Historical population
| Census | Pop. | Note | %± |
| 1910 | 209 |  | — |
| 1920 | 199 |  | −4.8% |
| 1930 | 174 |  | −12.6% |
| 1940 | 172 |  | −1.1% |
| 1950 | 281 |  | 63.4% |
| 1960 | 291 |  | 3.6% |
| 1970 | 247 |  | −15.1% |
| 1980 | 241 |  | −2.4% |
| 1990 | 230 |  | −4.6% |
| 2000 | 202 |  | −12.2% |
| 2010 | 166 |  | −17.8% |
| 2020 | 136 |  | −18.1% |
| 2024 (est.) | 133 |  | −2.2% |
U.S. Decennial Census 2020 Census

===2010 census===
As of the 2010 census, there were 166 people, 93 households, and 49 families residing in the city. The population density was 218.4 PD/sqmi. There were 109 housing units at an average density of 143.4 /sqmi. The racial makeup of the city was 97.0% White, 1.8% Native American, and 1.2% from two or more races.

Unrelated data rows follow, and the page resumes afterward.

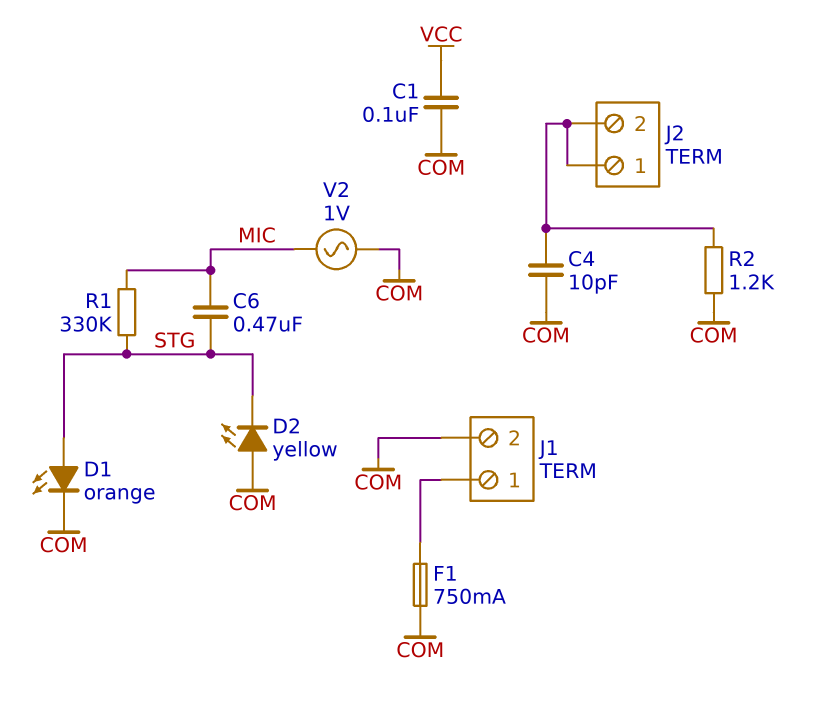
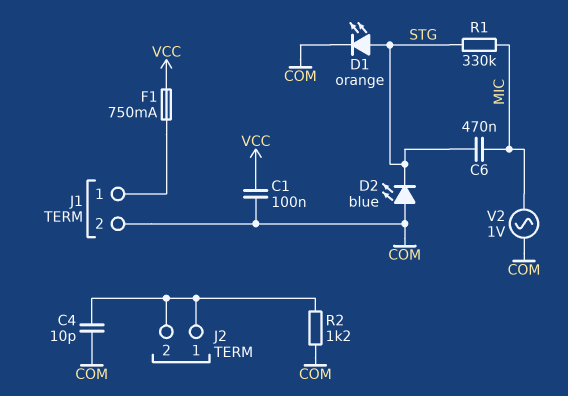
D2: LED yellow (A COM, K STG) -> LED blue (A COM, K STG)
F1: 750mA (COM, J1/1) -> 750mA (J1/1, VCC)

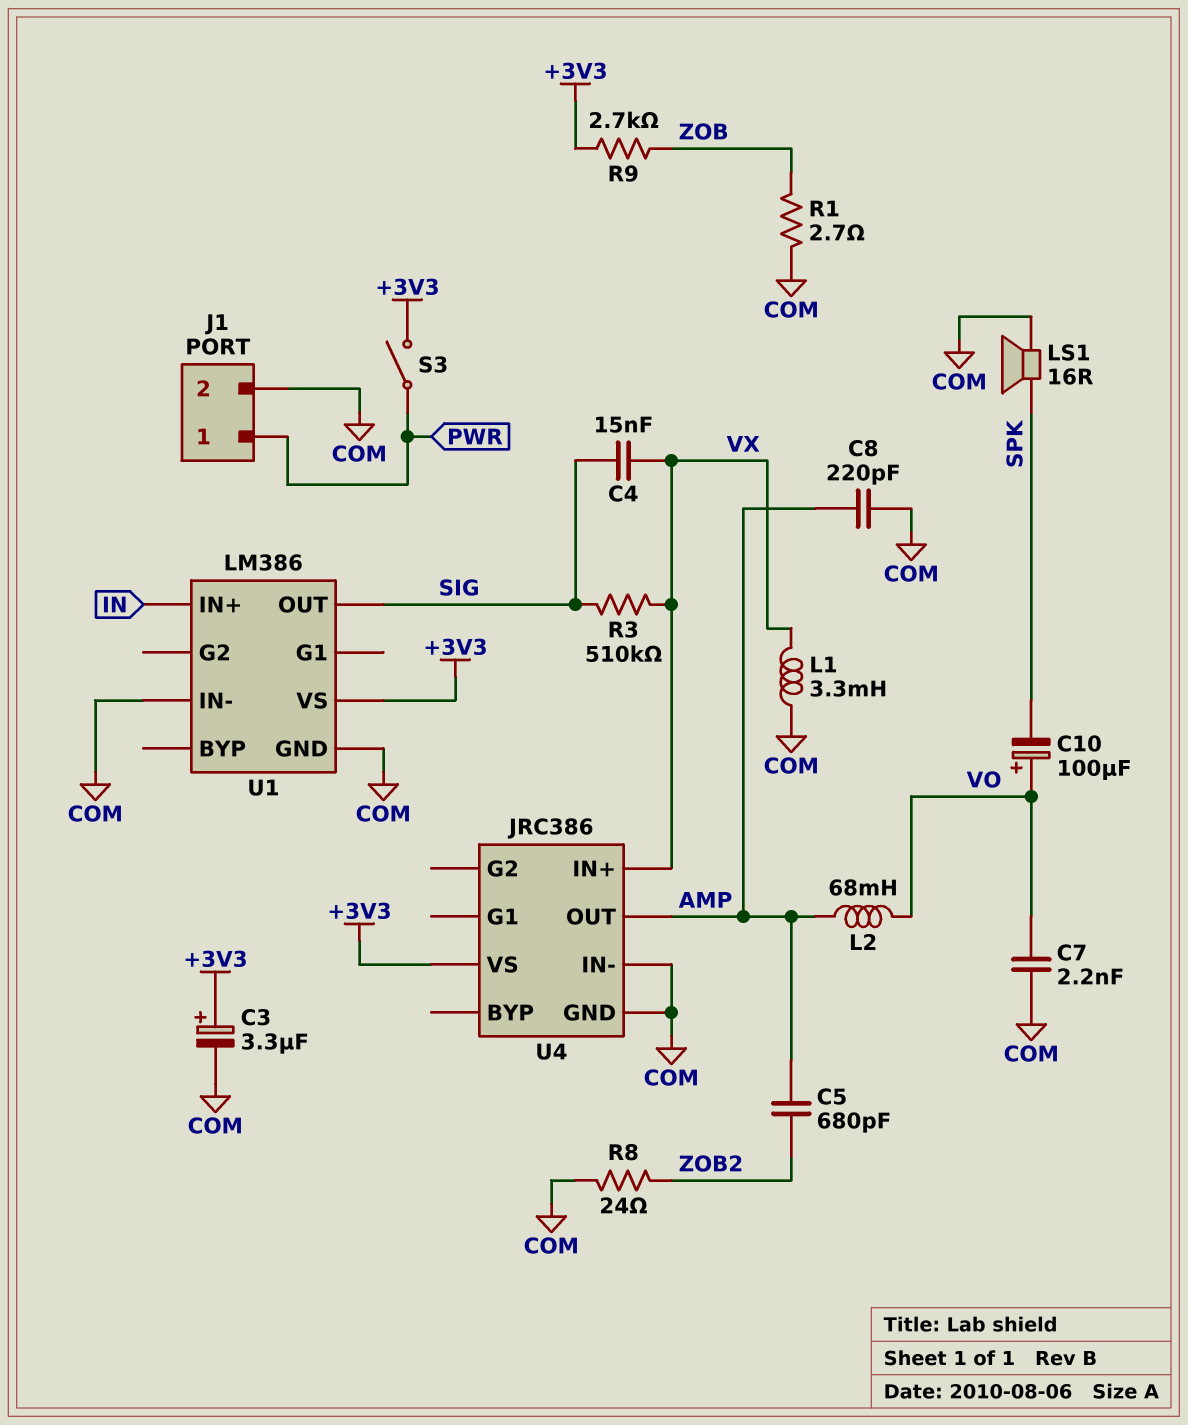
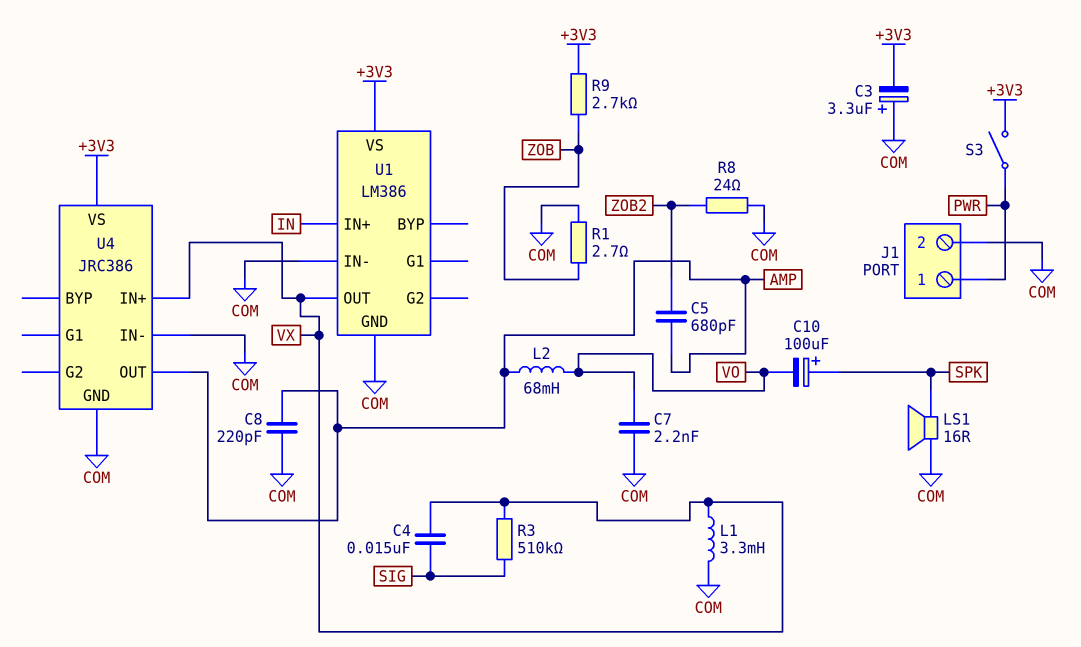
C3: 3.3uF (plus +3V3, minus COM) -> 3.3uF (plus COM, minus +3V3)
C10: 100uF (plus VO, minus SPK) -> 100uF (plus SPK, minus VO)
U1 pin OUT: SIG -> VX

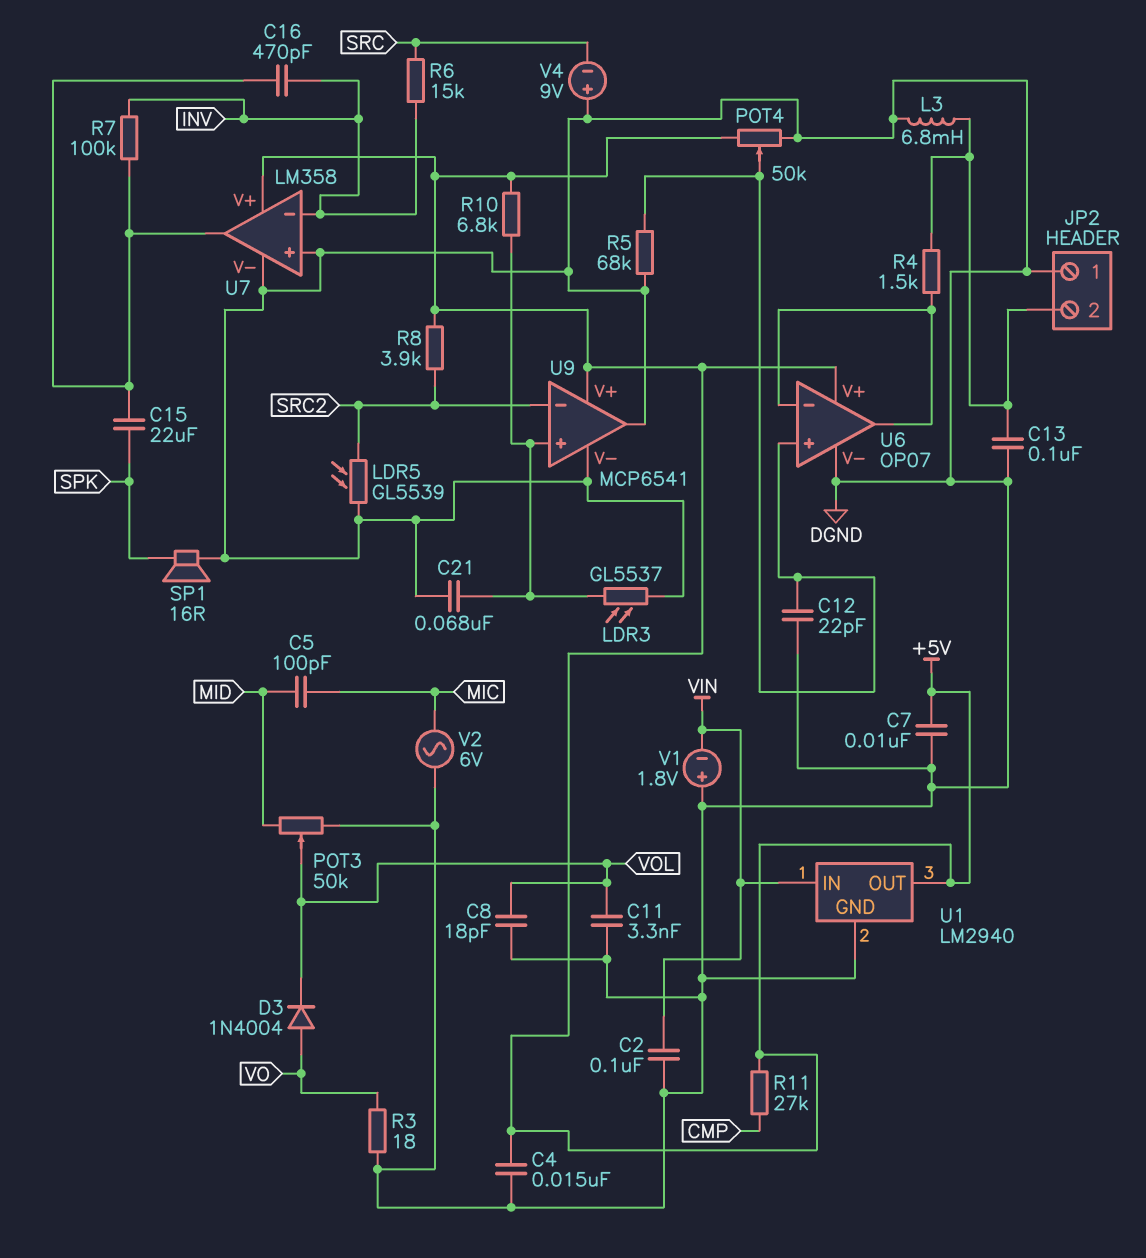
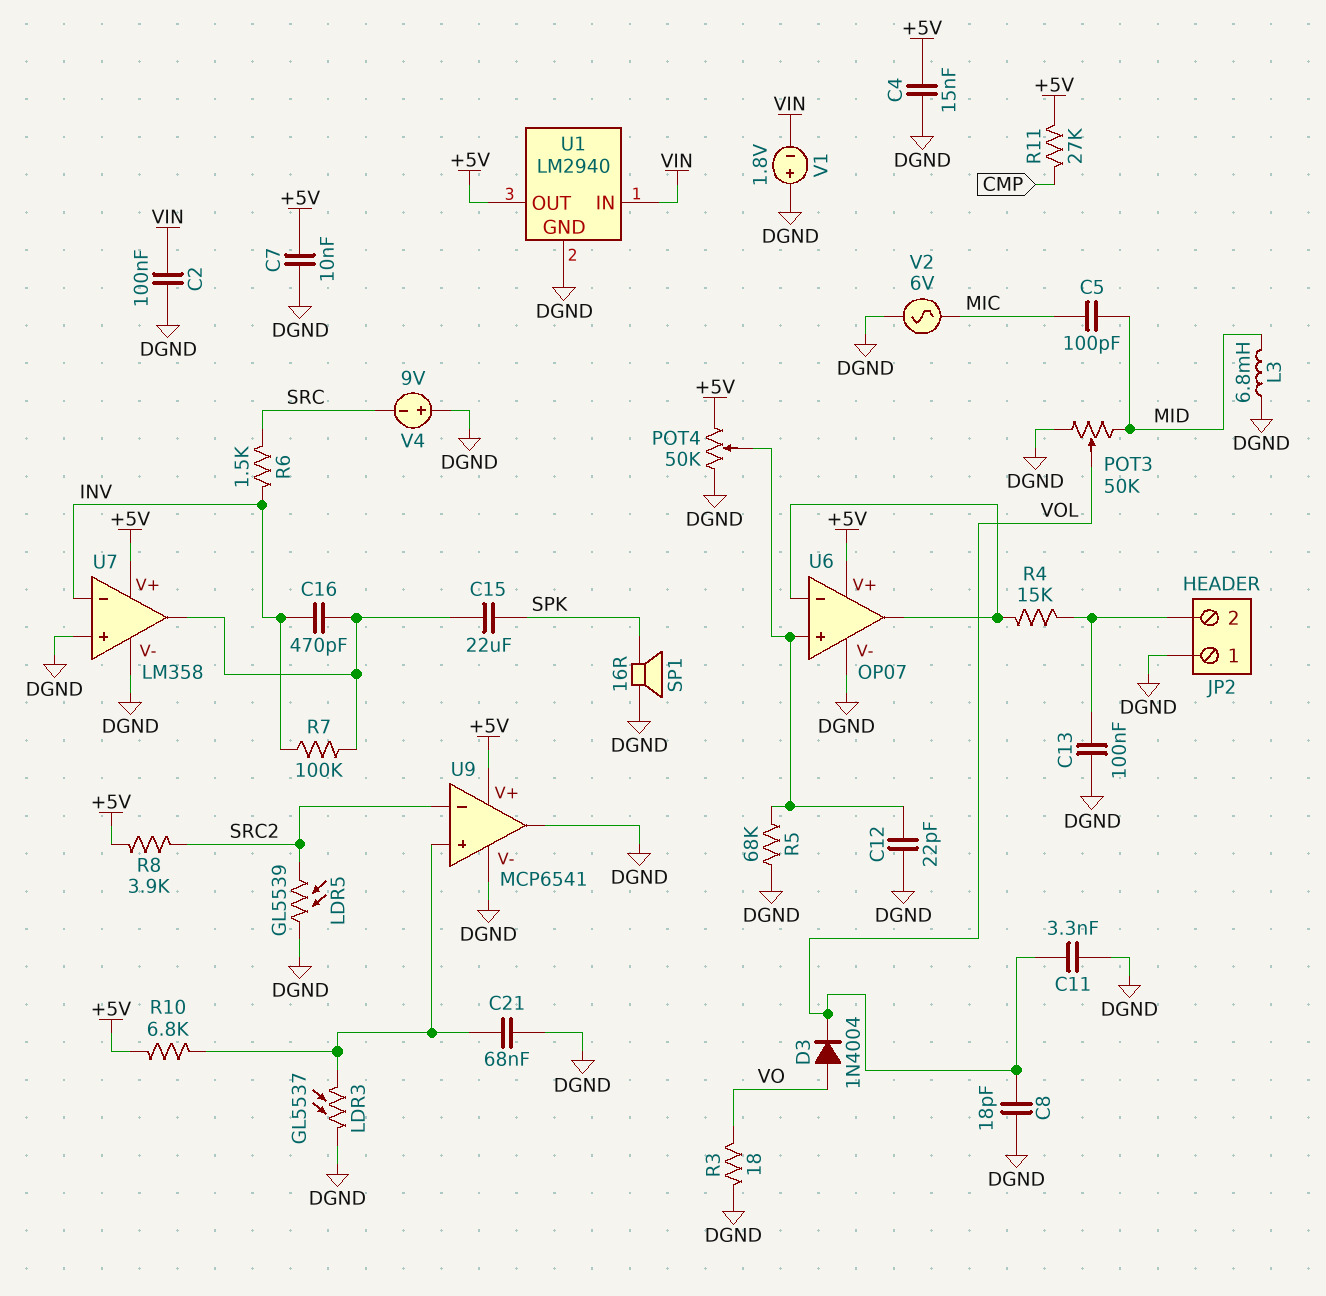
L3: 6.8mH (DGND, JP2/2) -> 6.8mH (DGND, MID)
R4: 1.5k (JP2/2, U6/in-) -> 15k (JP2/2, U6/in-)
R6: 15k (INV, SRC) -> 1.5k (INV, SRC)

There were 93 households, of which 15.1% had children under the age of 18 living with them, 46.2% were married couples living together, 4.3% had a female householder with no husband present, 2.2% had a male householder with no wife present, and 47.3% were non-families. 44.1% of all households were made up of individuals, and 23.6% had someone living alone who was 65 years of age or older. The average household size was 1.78 and the average family size was 2.43.

The median age in the city was 56.3 years. 12.7% of residents were under the age of 18; 3.5% were between the ages of 18 and 24; 15% were from 25 to 44; 39.6% were from 45 to 64; and 28.9% were 65 years of age or older. The gender makeup of the city was 50.6% male and 49.4% female.

===2000 census===
As of the 2000 census, there were 202 people, 104 households, and 50 families residing in the city. The population density was 260.8 PD/sqmi. There were 118 housing units at an average density of 152.3 /sqmi. The racial makeup of the city was 99.01% White, 0.50% Native American, and 0.50% from two or more races.

There were 104 households, out of which 22.1% had children under the age of 18 living with them, 41.3% were married couples living together, 7.7% had a female householder with no husband present, and 51.0% were non-families. 47.1% of all households were made up of individuals, and 35.6% had someone living alone who was 65 years of age or older. The average household size was 1.94 and the average family size was 2.82.

In the city, the population was spread out, with 20.3% under the age of 18, 4.5% from 18 to 24, 20.8% from 25 to 44, 24.8% from 45 to 64, and 29.7% who were 65 years of age or older. The median age was 49 years. For every 100 females, there were 64.2 males. For every 100 females age 18 and over, there were 62.6 males.

The median income for a household in the city was $23,000, and the median income for a family was $45,000. Males had a median income of $31,250 versus $17,188 for females. The per capita income for the city was $18,430. None of the families and 11.3% of the population were living below the poverty line, including no under eighteens and 29.5% of those over 64.